◆ **Selected excerpt**

>>

Q. Does it make infinite combos less degenerate? Does it even make sense?

Well, you may need some tweaks to the rules, because a lot of them are predicted on the idea of things happening one after another. But suppose, eg. you just go round an infinite loop ω1 times.

Q. Well, that was boring.

OK, ok. Suppose you can't do that. Try this. Doubling season says "Whenever you put a counter into play, instead put two of them into play." Suppose you get an infinite number of doubling seasons into play (eg. jumping through a few hoops and an infinite amount of mana to put a copy of it into play an infinite number of times).

Then put a token into play. I think the infinite number of doubling seasons produces an uncountable number of new counters. (Either an uncountable number of new creatures, or almost cooler, one creature with enough +1/+1 counters on that it has power and toughness ℵ1/ℵ1 :))

Think about this either as 2^ω counters, or by counting the counters individually: number the first counter 0, and the counter produced by the first double 0.1 and the counters produced by the second double 0.01 and 0.11, and so on.

Q. Right... Is that rigorous?

I think so... You need either to be comfortable with an infinite stack, (the order things come off it might be a problem?) or to have events happen "in parallel" when it's obvious what's going to happen.

Q. Is it interesting?

<<

◆ **Requirement A**
Print the records from their first line up to and including the line with "genus: Toxicodendron".

◆ **Provided data**
>>

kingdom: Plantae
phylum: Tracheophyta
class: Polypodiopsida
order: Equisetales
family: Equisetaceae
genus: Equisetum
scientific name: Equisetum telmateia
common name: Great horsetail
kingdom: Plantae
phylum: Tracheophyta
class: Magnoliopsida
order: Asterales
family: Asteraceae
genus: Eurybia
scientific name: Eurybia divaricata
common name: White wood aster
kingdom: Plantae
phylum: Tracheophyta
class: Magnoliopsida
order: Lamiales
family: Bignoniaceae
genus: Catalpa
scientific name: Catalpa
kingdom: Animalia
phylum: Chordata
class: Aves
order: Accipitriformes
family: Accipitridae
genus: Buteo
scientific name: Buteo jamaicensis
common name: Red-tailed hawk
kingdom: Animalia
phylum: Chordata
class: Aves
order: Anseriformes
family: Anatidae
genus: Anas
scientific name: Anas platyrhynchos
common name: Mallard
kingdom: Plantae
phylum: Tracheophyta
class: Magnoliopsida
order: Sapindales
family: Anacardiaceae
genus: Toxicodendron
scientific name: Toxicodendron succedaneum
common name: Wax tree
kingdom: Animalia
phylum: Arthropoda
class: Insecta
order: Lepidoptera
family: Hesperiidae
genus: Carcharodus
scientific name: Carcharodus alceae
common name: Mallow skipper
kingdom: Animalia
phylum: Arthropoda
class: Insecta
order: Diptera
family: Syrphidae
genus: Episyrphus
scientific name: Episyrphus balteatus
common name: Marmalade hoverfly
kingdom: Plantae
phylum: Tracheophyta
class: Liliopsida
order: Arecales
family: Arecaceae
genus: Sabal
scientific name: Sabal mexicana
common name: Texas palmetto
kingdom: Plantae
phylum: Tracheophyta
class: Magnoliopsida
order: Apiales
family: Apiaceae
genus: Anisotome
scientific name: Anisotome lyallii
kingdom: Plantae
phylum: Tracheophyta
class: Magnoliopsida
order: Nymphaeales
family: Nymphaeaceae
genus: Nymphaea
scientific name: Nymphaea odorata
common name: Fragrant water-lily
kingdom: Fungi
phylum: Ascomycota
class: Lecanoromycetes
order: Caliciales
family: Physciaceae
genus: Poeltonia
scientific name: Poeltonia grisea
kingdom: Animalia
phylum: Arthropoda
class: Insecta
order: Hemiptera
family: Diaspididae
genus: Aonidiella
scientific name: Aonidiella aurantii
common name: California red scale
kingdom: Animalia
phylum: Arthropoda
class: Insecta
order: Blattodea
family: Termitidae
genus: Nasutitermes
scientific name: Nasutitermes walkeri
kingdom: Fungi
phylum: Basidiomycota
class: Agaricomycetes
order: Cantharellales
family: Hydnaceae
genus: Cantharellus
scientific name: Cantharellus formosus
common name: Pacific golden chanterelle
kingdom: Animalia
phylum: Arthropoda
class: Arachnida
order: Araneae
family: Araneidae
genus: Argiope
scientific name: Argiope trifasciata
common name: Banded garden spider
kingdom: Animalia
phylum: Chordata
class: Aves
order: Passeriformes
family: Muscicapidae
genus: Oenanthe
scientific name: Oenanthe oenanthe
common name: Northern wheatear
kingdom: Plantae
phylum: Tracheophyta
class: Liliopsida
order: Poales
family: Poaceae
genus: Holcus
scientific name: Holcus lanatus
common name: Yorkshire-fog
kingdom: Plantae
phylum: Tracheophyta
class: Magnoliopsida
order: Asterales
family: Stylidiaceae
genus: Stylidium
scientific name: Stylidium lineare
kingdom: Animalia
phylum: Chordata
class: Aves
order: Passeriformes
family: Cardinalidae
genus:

<<

◆ **Requirement B**
Output the passage on infinite combos word for word, from "OK, ok. Suppose" up to and including "0.11, and so on.".

◆ **Exercise result A**
kingdom: Plantae
phylum: Tracheophyta
class: Polypodiopsida
order: Equisetales
family: Equisetaceae
genus: Equisetum
scientific name: Equisetum telmateia
common name: Great horsetail
kingdom: Plantae
phylum: Tracheophyta
class: Magnoliopsida
order: Asterales
family: Asteraceae
genus: Eurybia
scientific name: Eurybia divaricata
common name: White wood aster
kingdom: Plantae
phylum: Tracheophyta
class: Magnoliopsida
order: Lamiales
family: Bignoniaceae
genus: Catalpa
scientific name: Catalpa
kingdom: Animalia
phylum: Chordata
class: Aves
order: Accipitriformes
family: Accipitridae
genus: Buteo
scientific name: Buteo jamaicensis
common name: Red-tailed hawk
kingdom: Animalia
phylum: Chordata
class: Aves
order: Anseriformes
family: Anatidae
genus: Anas
scientific name: Anas platyrhynchos
common name: Mallard
kingdom: Plantae
phylum: Tracheophyta
class: Magnoliopsida
order: Sapindales
family: Anacardiaceae
genus: Toxicodendron

◆ **Exercise result B**
OK, ok. Suppose you can't do that. Try this. Doubling season says "Whenever you put a counter into play, instead put two of them into play." Suppose you get an infinite number of doubling seasons into play (eg. jumping through a few hoops and an infinite amount of mana to put a copy of it into play an infinite number of times).

Then put a token into play. I think the infinite number of doubling seasons produces an uncountable number of new counters. (Either an uncountable number of new creatures, or almost cooler, one creature with enough +1/+1 counters on that it has power and toughness ℵ1/ℵ1 :))

Think about this either as 2^ω counters, or by counting the counters individually: number the first counter 0, and the counter produced by the first double 0.1 and the counters produced by the second double 0.01 and 0.11, and so on.